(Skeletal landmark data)
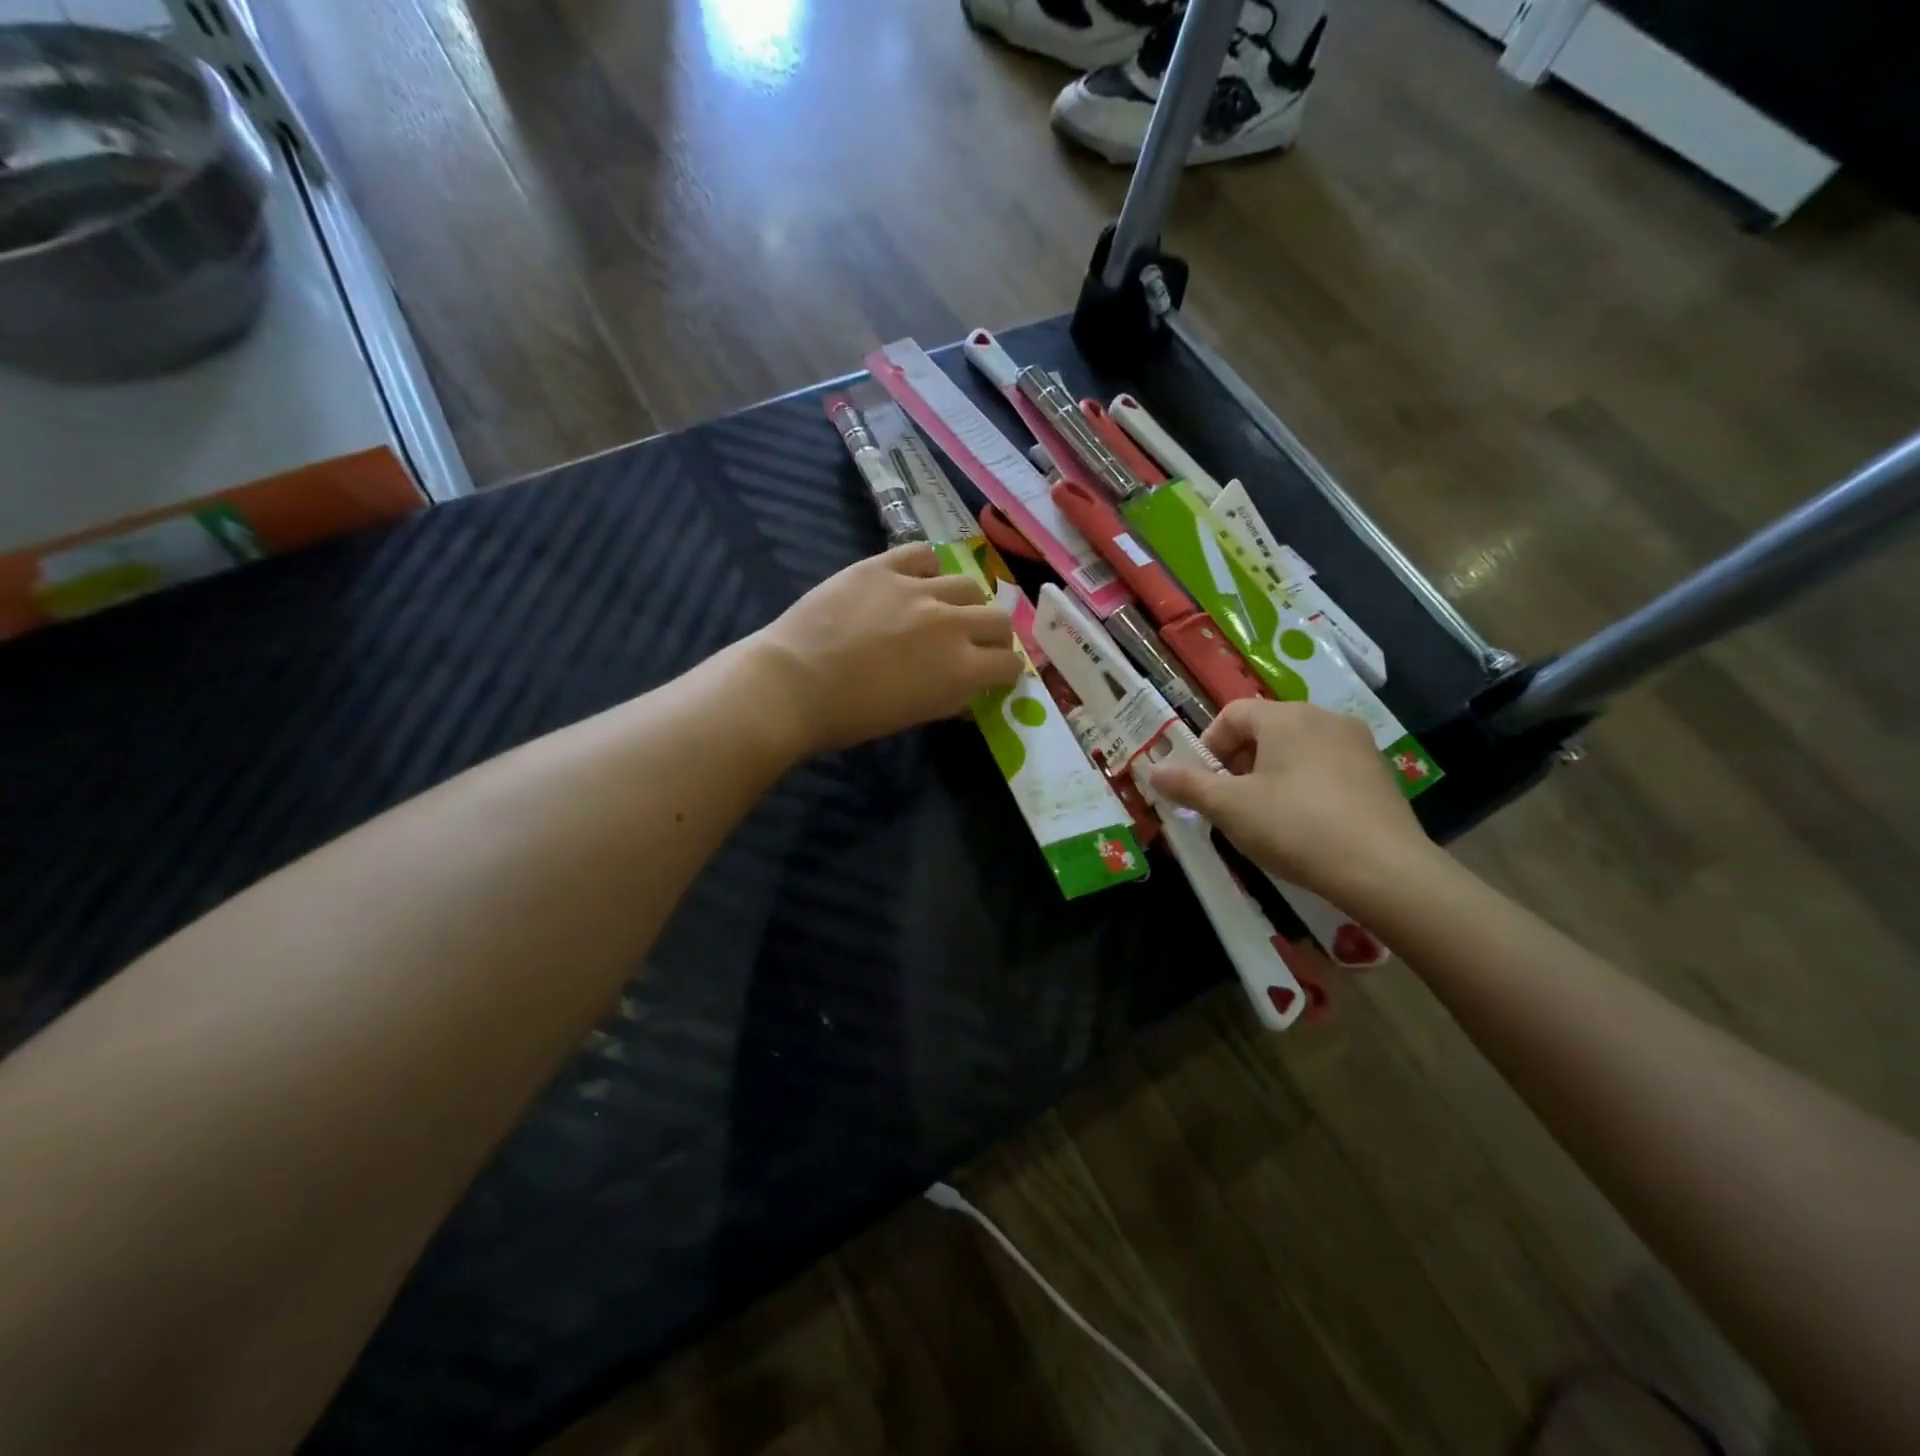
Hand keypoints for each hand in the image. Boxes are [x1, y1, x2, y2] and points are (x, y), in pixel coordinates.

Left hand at [750, 543, 1024, 754]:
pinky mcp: (884, 565)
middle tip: (976, 644)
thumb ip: (952, 700)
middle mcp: (951, 623)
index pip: (1010, 663)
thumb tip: (971, 691)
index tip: (995, 675)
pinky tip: (917, 581)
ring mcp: (918, 588)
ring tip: (944, 611)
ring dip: (965, 602)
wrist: (793, 684)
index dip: (1006, 671)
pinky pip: (924, 554)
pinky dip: (929, 568)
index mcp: (962, 668)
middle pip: (999, 619)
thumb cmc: (853, 716)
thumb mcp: (914, 716)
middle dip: (995, 636)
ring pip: (968, 583)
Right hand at [1149, 700, 1435, 902]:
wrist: (1384, 871)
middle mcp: (1324, 717)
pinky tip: (1305, 824)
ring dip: (1270, 775)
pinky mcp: (1379, 773)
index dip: (1208, 747)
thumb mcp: (1230, 808)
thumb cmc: (1295, 827)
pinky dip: (1305, 786)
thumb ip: (1188, 785)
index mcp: (1286, 716)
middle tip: (1230, 804)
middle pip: (1265, 730)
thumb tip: (1154, 770)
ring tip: (1265, 816)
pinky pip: (1326, 768)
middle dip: (1238, 763)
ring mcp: (1357, 744)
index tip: (1203, 785)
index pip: (1232, 715)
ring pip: (1296, 749)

EXERCISE REQUIREMENTS: With the images excluded, all entries are to be given again exactly.

FINISHED TASK:
Hand keypoints for each hand in the image. Boxes are [x1, y1, x2, y2] and points are (x, y), in pixel coordinates.

Left hand at [750, 543, 1024, 754]:
pinky mcp: (884, 565)
middle tip: (976, 644)
thumb ip: (952, 700)
middle mcp: (951, 623)
index pip: (1010, 663)
thumb tip: (971, 691)
index tip: (995, 675)
pinky tip: (917, 581)
ring mcp: (918, 588)
ring tip: (944, 611)
ring dip: (965, 602)
wrist: (793, 684)
index dip: (1006, 671)
pinky pip: (924, 554)
pinky dip: (929, 568)
index mcp: (962, 668)
middle pip: (999, 619)
thumb cmc: (853, 716)
thumb mcp: (914, 716)
middle dip: (995, 636)
ring pip: (968, 583)
Right hand at [1149, 700, 1435, 902]:
wrist: (1384, 871)
middle mcp: (1324, 717)
pinky tip: (1305, 824)
ring dip: (1270, 775)
pinky mcp: (1379, 773)
index dip: (1208, 747)
thumb mcp: (1230, 808)
thumb cmc: (1295, 827)
pinky dip: (1305, 786)
thumb ip: (1188, 785)
index mcp: (1286, 716)
middle tip: (1230, 804)
middle pip: (1265, 730)
thumb tip: (1154, 770)
ring tip: (1265, 816)
pinky pip: (1326, 768)
middle dip: (1238, 763)
ring mcp: (1357, 744)
index tip: (1203, 785)
index pip: (1232, 715)
ring pip: (1296, 749)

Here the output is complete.